Rumah Tradisional Bubungan Tinggi
Rumah Adat Banjar awalnya bernama Rumah Bubungan Tinggi, dinamakan demikian karena bagian atapnya berbentuk atap pelana demikian tingginya dan lancip ke atas dengan membentuk sudut sekitar 45 ยบ. Rumah adat Banjar pada mulanya hanyalah dibangun dengan kontruksi yang berbentuk segi empat yang memanjang ke depan. Perkembangan selanjutnya, pada samping kiri dan kanan bangunan agak ke belakang disumbi ditambah dengan sebuah ruangan yang panjang dan lebarnya berukuran sama. Bangunan tambahan yang menenpel di samping kiri dan kanan dalam istikah Banjar dimanakan Pisang Sasikat “pisang sesisir” dan menganjur keluar. Bangunan tambahan di kiri kanan ini disebut dengan ‘’anjung’’ . Oleh karena itu, rumah adat banjar juga disebut dengan rumah Baanjung.
Rumah Adat Banjar Bubungan Tinggi dan Rumah Adat Banjar Gajah Baliku adalah rumah Baanjung yang terletak dalam satu area.

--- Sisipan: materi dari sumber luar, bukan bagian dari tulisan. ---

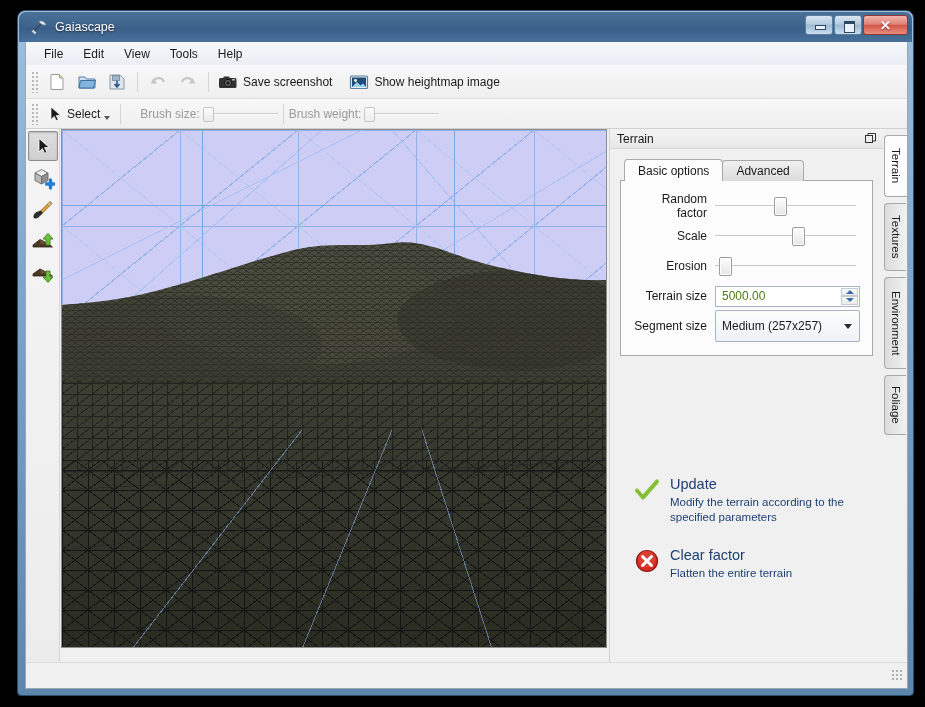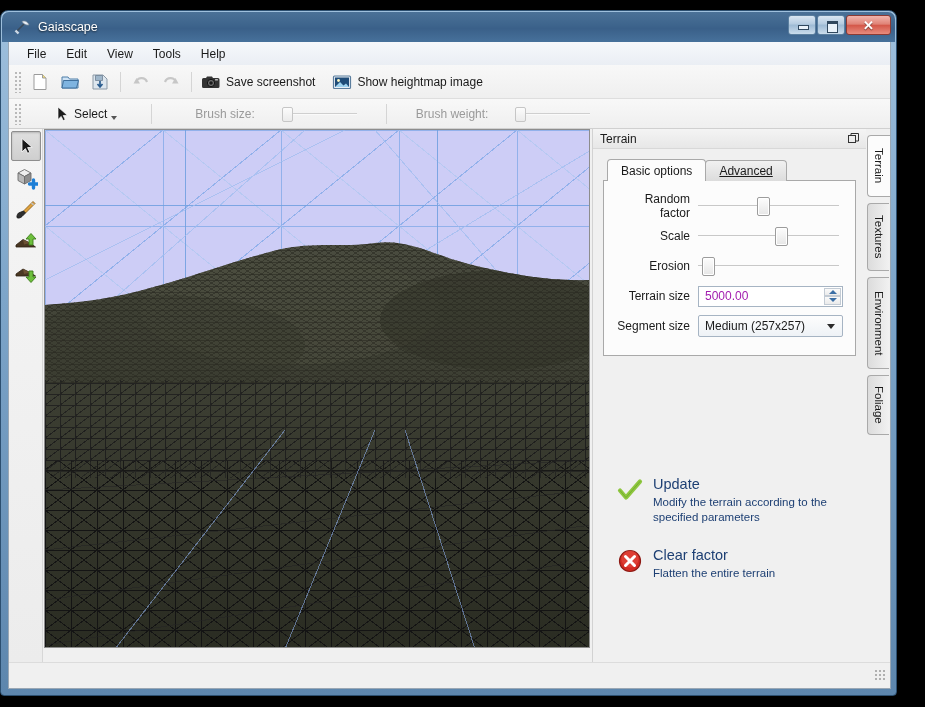"Gaiascape" #window { left: 0 -> 17px }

Lokasi bangunan berada di sisi sebelah barat Sungai Martapura. Secara administratif bangunan ini berlokasi di jalan Martapura Lama, Desa Teluk Selong Ulu, Kecamatan Martapura Barat, Kabupaten Banjar Provinsi Kalimantan Selatan.
Suku dayak lebih banyak dipengaruhi kepercayaan Kaharingan sehingga suku dayak percaya bahwa alam semesta dibagi menjadi dua bagian yang terdiri atas alam bawah dan alam atas, hal ini pun mempengaruhi juga trehdap bentuk pemisahan jenis dan bentuk rumah Adat Banjar sesuai dengan filsafat dan religi. Pengaruh tersebut melahirkan pemikiran terhadap keadaan di mana meresa seakan-akan tinggal di tengah-tegnah antara atas dan bawah, sementara itu dari dunia atas dan bawah dilambangkan dengan Mahalata dan Jata atau Suami dan Istri. Sedangkan rumah bubungan tinggi melambangkan berpadunya dunia atas dan bawah Dwitunggal Semesta.

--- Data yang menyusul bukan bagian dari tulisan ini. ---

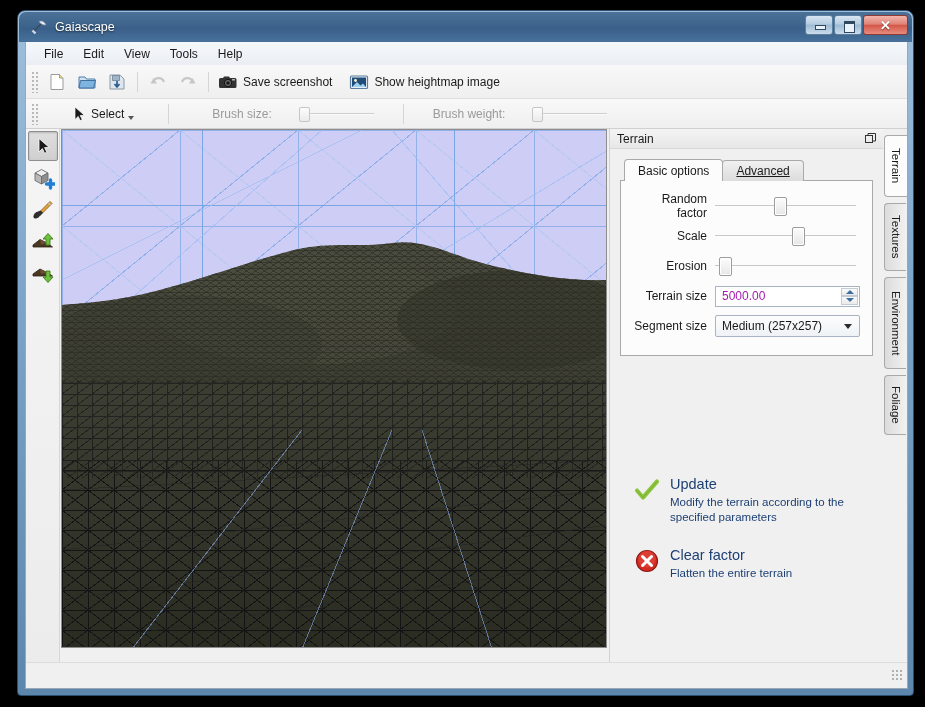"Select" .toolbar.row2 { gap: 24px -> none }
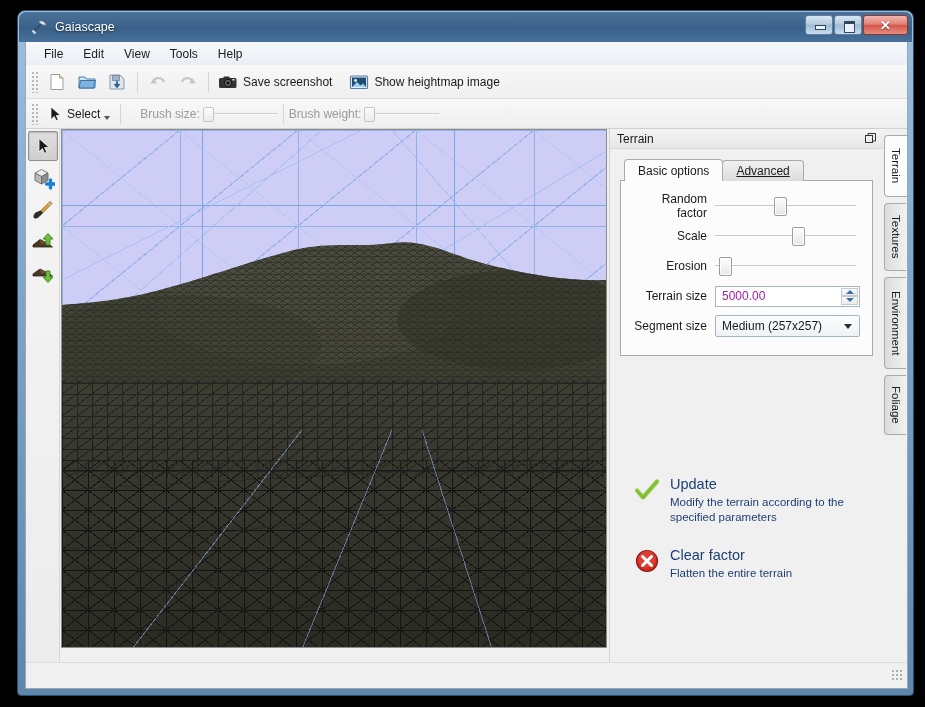"Advanced" .tab:not(.active) { text-decoration: underline -> none }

Kepercayaan orang Banjar masih tinggi terhdap hal-hal yang besifat gaib, beigitupun dengan rumah yang mereka huni bahwa rumah dianggap sebagai tempat bersemayam makhluk gaib oleh para dewata seperti rumah Balai suku Dayak Bukit yang berfungsi sebagai rumah ritual. Pada masa Kerajaan Dipa, sosok nenek moyang diwujudkan dalam bentuk patung pria dan wanita disembah dan ditempatkan dalam istana. Pemujaan arwah nenek moyang yang berwujud pemujaan Maharaja Suryanata dan Putri Junjung Buih merupakan symbol perkawinan (persatuan) alam atas dan alam bawah Kosmogini Kaharingan-Hindu. Suryanata sebagai manifestasi dewa Matahari (Surya) dari unsur kepercayaan Kaharingan-Hindu, matahari yang menjadi orientasi karena terbit dari timur selalu dinantikannya sebagai sumber kehidupan, sedangkan Putri Janjung Buih berupa Lambang air sekaligus lambang kesuburan tanah sebagai Dewi Sri di Jawa.